Stupid 3: A universal health care system is impossible. It couldn't possibly work.

Don't tell me that something can't be done when every other developed nation in the world already does it. Just don't. Millions of people already live quite successfully under universal health care systems, and idiots are trying to tell me that those very systems are physically impossible and can't possibly exist? UGH! The stupid, it burns!

Stupid 4: Well look what socialized health care did for Massachusetts.

::head desk:: Yes, Massachusetts is a mess. And anyone who's taken two weeks of an Intro to Economics course could have told you that Massachusetts would be a mess. I predicted the day I heard about it that it would be a disaster, and my predictions have come true. In part, it's a mess specifically because most of it isn't socialized. Massachusetts' idea of "reform" was to require people to have health care. [sarcasm]Right, because the problem is that people are choosing not to have it.[/sarcasm]

First, the "reform" does absolutely nothing to help those who are uninsurable due to pre-existing medical issues. There are no good numbers for how many people this may include. I've seen estimates from 1% to 15% of the population. I actually suspect it's much higher, especially if you include people who are technically insured but will have their claims rejected for "pre-existing condition" when they submit them.
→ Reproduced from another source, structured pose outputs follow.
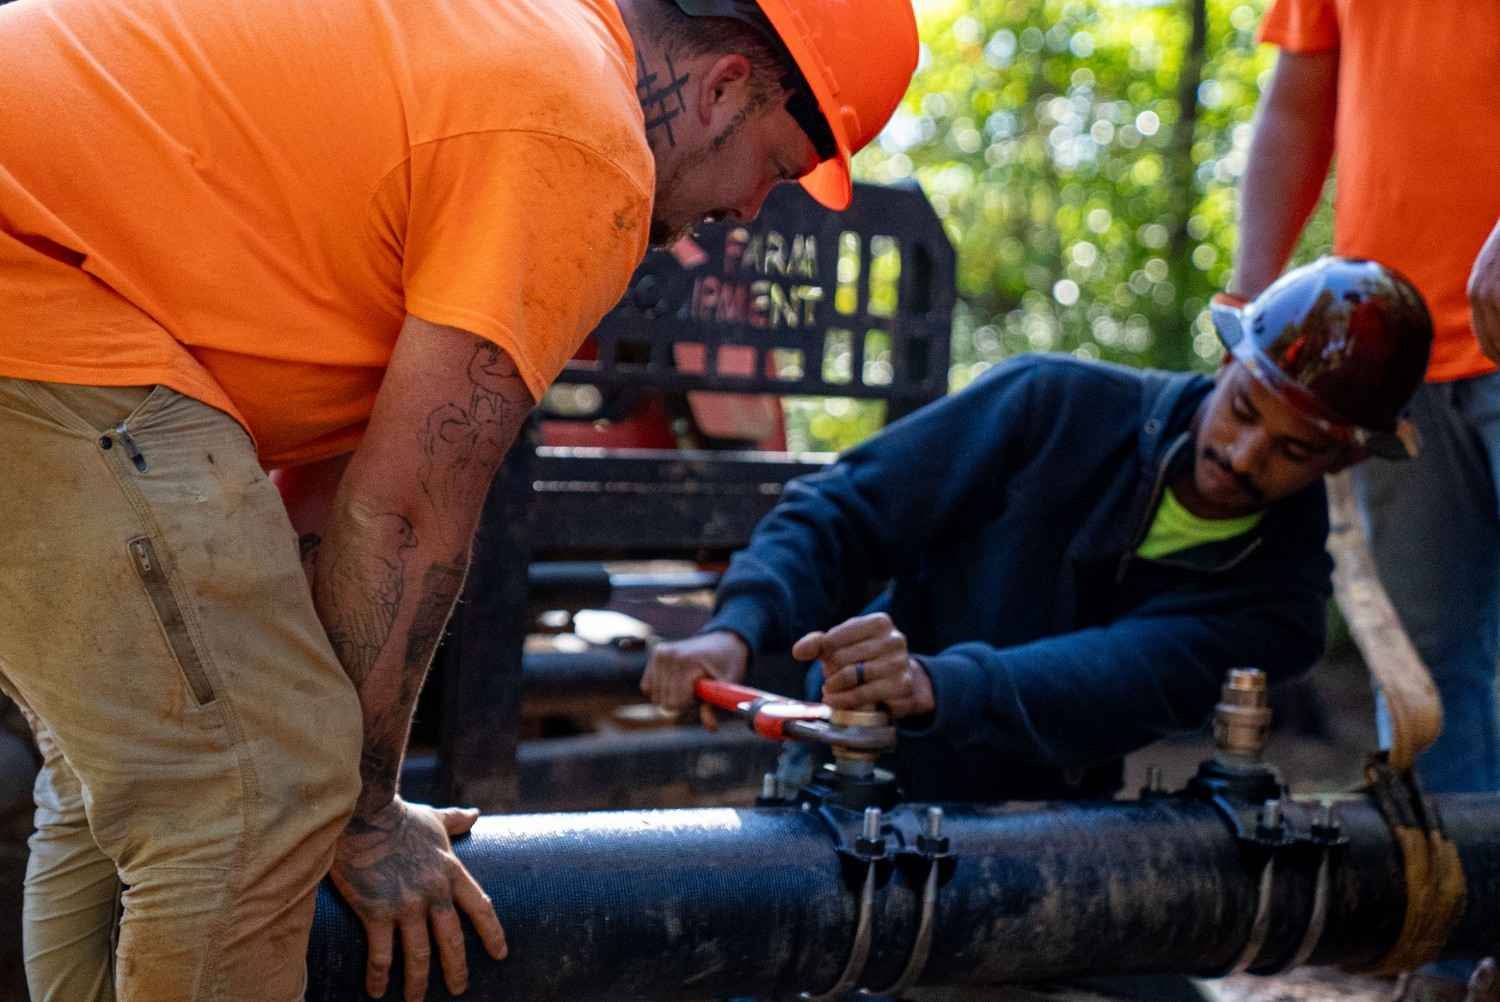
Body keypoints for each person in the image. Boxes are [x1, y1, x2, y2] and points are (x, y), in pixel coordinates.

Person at [0, 0, 918, 999]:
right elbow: (405, 516)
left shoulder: (519, 41)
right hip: (36, 285)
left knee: (174, 748)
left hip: (59, 277)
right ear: (725, 87)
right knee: (260, 790)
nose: (748, 212)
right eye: (775, 170)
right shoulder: (587, 138)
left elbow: (338, 489)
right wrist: (362, 814)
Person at [642, 256, 1431, 808]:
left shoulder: (1280, 608)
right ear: (1225, 365)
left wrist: (934, 683)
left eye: (1294, 450)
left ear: (1345, 459)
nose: (1244, 455)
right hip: (855, 779)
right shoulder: (1050, 406)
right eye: (1244, 411)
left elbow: (1119, 672)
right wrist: (736, 629)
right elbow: (845, 509)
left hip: (1050, 827)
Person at [1231, 4, 1500, 997]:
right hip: (1392, 354)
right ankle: (1457, 954)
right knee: (1423, 677)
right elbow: (1301, 95)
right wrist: (1251, 306)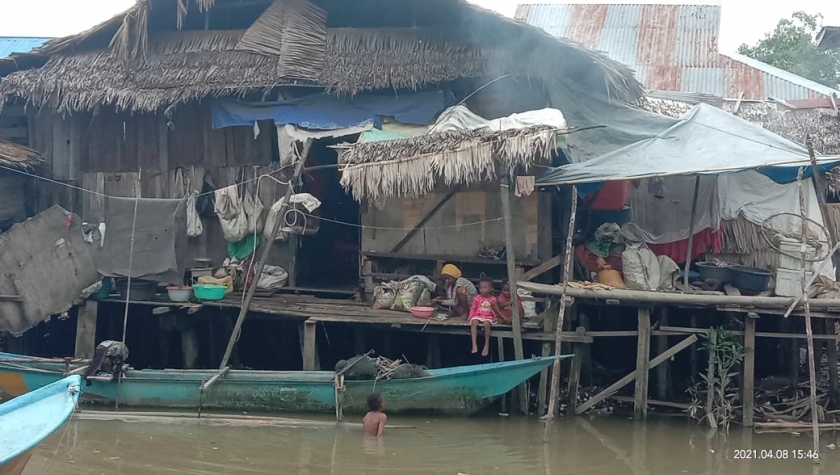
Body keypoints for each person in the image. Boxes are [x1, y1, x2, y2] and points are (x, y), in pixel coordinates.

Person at [469, 277, 503, 356]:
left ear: (490, 289)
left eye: (485, 288)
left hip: (488, 316)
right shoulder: (477, 298)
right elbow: (473, 308)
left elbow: (494, 309)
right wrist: (470, 316)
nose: (482, 290)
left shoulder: (493, 299)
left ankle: (486, 344)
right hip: (478, 315)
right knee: (473, 323)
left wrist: (495, 317)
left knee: (486, 324)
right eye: (480, 288)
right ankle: (474, 344)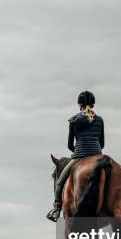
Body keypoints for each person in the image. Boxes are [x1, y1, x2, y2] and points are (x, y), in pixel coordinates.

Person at [46, 90, 104, 222]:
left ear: (80, 105)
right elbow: (102, 143)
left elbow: (69, 145)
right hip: (98, 155)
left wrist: (78, 150)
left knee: (60, 182)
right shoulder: (100, 120)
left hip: (79, 155)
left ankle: (56, 209)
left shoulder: (74, 120)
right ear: (93, 104)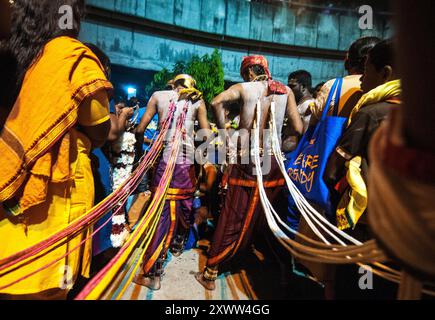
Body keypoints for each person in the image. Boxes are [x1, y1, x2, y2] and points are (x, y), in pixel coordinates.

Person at [0, 0, 113, 299]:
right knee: (45, 288)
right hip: (49, 206)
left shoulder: (10, 52)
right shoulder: (69, 56)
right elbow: (101, 126)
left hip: (7, 195)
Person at [195, 55, 303, 291]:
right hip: (273, 161)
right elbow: (298, 127)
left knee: (234, 211)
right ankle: (284, 271)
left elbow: (215, 102)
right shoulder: (286, 91)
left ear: (249, 73)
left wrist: (224, 133)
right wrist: (279, 141)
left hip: (247, 159)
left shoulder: (244, 87)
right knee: (270, 216)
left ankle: (211, 272)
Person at [133, 74, 210, 290]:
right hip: (186, 166)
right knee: (185, 205)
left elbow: (140, 130)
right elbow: (207, 137)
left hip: (162, 163)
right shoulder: (198, 101)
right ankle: (178, 243)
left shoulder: (158, 96)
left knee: (161, 213)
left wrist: (140, 153)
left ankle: (152, 273)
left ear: (172, 84)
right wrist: (201, 162)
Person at [325, 39, 401, 230]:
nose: (361, 79)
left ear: (385, 74)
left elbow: (333, 170)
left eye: (366, 71)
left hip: (368, 219)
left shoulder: (370, 114)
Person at [310, 36, 381, 123]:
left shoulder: (334, 85)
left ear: (348, 61)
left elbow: (314, 120)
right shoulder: (386, 87)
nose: (361, 80)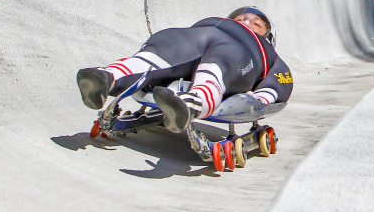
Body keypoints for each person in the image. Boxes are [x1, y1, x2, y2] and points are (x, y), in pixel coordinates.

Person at [76, 7, 292, 132]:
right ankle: (106, 78)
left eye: (256, 23)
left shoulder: (267, 52)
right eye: (240, 19)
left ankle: (193, 102)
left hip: (242, 50)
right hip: (196, 34)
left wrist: (261, 99)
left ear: (267, 37)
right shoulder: (216, 23)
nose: (246, 21)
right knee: (159, 52)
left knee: (219, 64)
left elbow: (281, 80)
I say this because, for one example, anemia is one of the conditions that will land you on the "uninsurable" list; 20% of women will have a bout of anemia at some point in their life.

Second, all the Massachusetts plan did was make insurance demand inelastic. We all know what happens to the economic supply-demand curve when demand becomes inelastic, right? Cost goes up and/or quality goes down. That is exactly what happened. A year or two into the program Massachusetts went to the insurance companies to negotiate rates for their subsidized plans, and the companies refused to give them any deals. Why should they? By law, the state had to pay no matter what. Why should the companies give them a discount if they can't say 'no' to full price? The state had no negotiating room. Yet policymakers were absolutely shocked by this frankly obvious turn of events. And because they had budgeted assuming they'd get a discount for their huge block, funding came up short and it turned into a disaster.
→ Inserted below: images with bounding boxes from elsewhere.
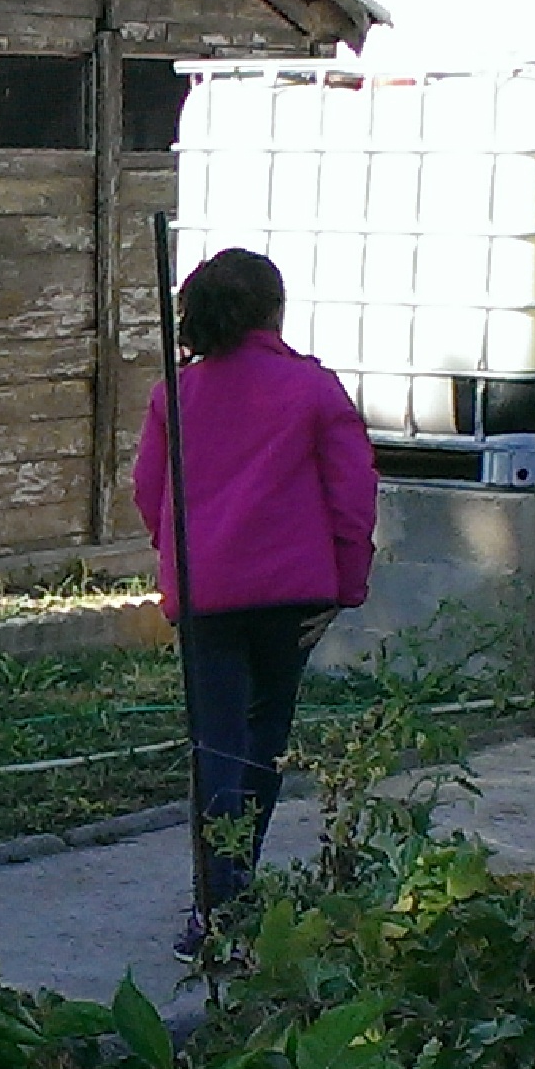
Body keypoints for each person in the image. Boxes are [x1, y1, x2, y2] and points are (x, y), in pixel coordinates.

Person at [132, 247, 379, 955]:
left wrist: (182, 553)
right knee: (264, 742)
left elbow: (149, 491)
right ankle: (236, 885)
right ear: (275, 311)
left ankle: (214, 902)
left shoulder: (174, 394)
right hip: (292, 593)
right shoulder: (312, 389)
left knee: (214, 743)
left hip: (205, 591)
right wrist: (347, 585)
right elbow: (353, 493)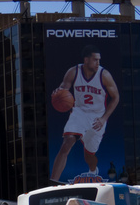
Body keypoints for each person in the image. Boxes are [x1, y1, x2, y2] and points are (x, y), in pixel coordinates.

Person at [49, 46, 120, 182]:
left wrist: (104, 118)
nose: (98, 62)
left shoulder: (104, 75)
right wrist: (58, 93)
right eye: (95, 60)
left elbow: (116, 97)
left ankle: (93, 170)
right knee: (67, 142)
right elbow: (64, 88)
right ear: (86, 60)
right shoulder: (73, 71)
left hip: (97, 117)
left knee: (89, 154)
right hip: (79, 113)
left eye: (99, 60)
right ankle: (53, 182)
This is not a problem with socialized medicine. To the contrary, this is a problem inherent in capitalism, and it will be a problem in any capitalistic health care system, including the one we currently have. Health care is just about the ultimate in inelastic demand, and catastrophic care is even more inelastic then normal care. You don't have it, you die -- which is not a valid choice for most of us. And so, price goes up, quality goes down. Remember what I said in the second paragraph about Americans paying more and getting worse care per capita than any other nation? Hey, theory in action! This is capitalism. This is not some outside taint, this is not some failure due to 'impurity' or 'regulation'. This is inherent to a capitalistic system. It is one of the most basic parts of capitalistic theory. This is the kind of thing that makes economists wet themselves in joy because "look, we're right! It's just like the model said it would be!"
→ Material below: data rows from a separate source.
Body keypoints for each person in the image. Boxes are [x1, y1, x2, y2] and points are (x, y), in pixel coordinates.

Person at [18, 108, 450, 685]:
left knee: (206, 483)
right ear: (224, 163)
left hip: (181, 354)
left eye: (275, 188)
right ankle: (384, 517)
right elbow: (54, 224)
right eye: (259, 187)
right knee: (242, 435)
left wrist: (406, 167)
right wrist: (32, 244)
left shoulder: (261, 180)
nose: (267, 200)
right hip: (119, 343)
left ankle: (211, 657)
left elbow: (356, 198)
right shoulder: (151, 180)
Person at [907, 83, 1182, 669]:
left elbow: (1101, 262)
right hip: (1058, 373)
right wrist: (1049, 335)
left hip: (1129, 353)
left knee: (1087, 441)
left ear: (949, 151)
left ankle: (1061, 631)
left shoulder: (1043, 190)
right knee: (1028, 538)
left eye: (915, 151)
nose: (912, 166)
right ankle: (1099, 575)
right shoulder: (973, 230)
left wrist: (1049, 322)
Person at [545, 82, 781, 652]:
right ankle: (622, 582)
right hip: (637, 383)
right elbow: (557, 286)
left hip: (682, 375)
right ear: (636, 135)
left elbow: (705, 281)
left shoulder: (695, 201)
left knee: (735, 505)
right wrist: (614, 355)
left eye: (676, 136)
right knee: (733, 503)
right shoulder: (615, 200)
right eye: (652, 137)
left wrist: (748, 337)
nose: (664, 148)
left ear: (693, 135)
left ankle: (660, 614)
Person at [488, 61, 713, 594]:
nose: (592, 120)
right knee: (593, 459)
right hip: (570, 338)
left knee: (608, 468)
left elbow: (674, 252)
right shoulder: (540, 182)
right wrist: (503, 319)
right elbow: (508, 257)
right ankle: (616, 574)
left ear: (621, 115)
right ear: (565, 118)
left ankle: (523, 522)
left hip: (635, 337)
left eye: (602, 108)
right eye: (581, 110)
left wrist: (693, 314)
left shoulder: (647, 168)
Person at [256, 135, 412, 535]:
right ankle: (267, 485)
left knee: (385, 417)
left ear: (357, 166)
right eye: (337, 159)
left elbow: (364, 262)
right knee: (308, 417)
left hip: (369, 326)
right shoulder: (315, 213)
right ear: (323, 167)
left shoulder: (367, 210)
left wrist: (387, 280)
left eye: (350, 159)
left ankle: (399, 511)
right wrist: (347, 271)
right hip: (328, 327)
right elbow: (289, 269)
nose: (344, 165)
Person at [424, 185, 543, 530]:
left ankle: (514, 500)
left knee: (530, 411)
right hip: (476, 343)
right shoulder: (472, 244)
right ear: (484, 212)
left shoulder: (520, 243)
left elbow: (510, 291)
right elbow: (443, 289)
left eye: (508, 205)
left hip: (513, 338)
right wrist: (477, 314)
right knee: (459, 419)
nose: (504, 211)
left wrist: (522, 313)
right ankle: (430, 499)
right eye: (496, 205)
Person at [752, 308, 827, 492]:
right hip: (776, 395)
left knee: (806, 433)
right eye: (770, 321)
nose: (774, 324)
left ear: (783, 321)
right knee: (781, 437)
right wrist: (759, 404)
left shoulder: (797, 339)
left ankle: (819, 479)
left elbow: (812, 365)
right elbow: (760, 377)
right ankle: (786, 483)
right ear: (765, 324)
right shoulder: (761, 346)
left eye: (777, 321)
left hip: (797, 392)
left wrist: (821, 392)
I cannot beat this horse enough. Demand for health care, especially catastrophic care, is so inelastic that expensive and/or (usually and) inferior care is an inherent and unavoidable part of any capitalist health care system. The only way to avoid it is for the system to not be capitalist.

OK, I think that's all I can handle for one day. That's OK. I think those are the biggest stupids, the one that most make me want to beat someone with the huge thick binder of legalese that is my insurance plan.